I wonder if this will cease to be a problem when we all give up landlines for cells.


erikaj - Jun 15, 2010 11:46:20 am PDT #22663 of 30000
Always Anti-fascist!

Around here, I talk fast. But not like people from the East Coast.


Aims - Jun 15, 2010 11:46:40 am PDT #22664 of 30000
Shit's all sorts of different now.

ever since I found out that cashiers aren't allowed to say anything if the customer has over 10 items, I will always speak up, loudly and sweetly "You must have not realized that you are in the express lane, you have WAY more than 10 items. Here, let me move back so that you can get out. Do you need help getting it back into the cart?

Just the other day when I was in one line at the market with like 17 items in my cart, the line manager dude was like, "Miss? You can get on line 1." "No - I have more than 15 items." "It's ok, I promise. I'm in charge." "Well, if someone yells at me, I'm totally pointing you out."


Cass - Jun 15, 2010 11:48:04 am PDT #22665 of 30000
Bob's learned to live with tragedy, but he knows that this tragedy is one that won't ever leave him or get better.

Vortex and I could totally go through an airport security line together.

It's a value judgment I'm uncomfortable with.

My experiences in the south is that people are a lot friendlier, likely to talk to you and not obviously in huge hurry. Hell, people in Portland are too.

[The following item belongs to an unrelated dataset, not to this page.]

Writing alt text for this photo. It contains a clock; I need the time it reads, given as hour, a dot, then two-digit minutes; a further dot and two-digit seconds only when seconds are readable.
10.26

I don't think it's a negative thing. I don't even think it's a judgment. It's just a different environment. Works for some, doesn't work for others.


Dana - Jun 15, 2010 11:48:07 am PDT #22666 of 30000
I'm terrifically busy with my ennui.

when a group takes the escalator and then stops at the top/bottom to count noses, check on where to go next, and blocks everyone else from getting off

That's just an ignorance of physics. The escalator is MOVING. I have to go SOMEWHERE. If you don't move your ass, I will run into you. I have no choice.


Toddson - Jun 15, 2010 11:49:07 am PDT #22667 of 30000
Friends don't let friends read "Atlas Shrugged"

On occasion I'll wait longer rather than get in an express line with a full cart (unless, as often happens, it's the only line open). Mostly because I always seem to have someone behind me who points out that it's the express line and I have too much.


Daisy Jane - Jun 15, 2010 11:51:53 am PDT #22668 of 30000
"This bar smells like kerosene and stripper tears."

For some reason the people here are horrible about the stand right/walk left thing. Like, even if they see everyone in front of them standing to the right and people passing up the left side, they will still stand there with their briefcase taking up the right side and stand on the left.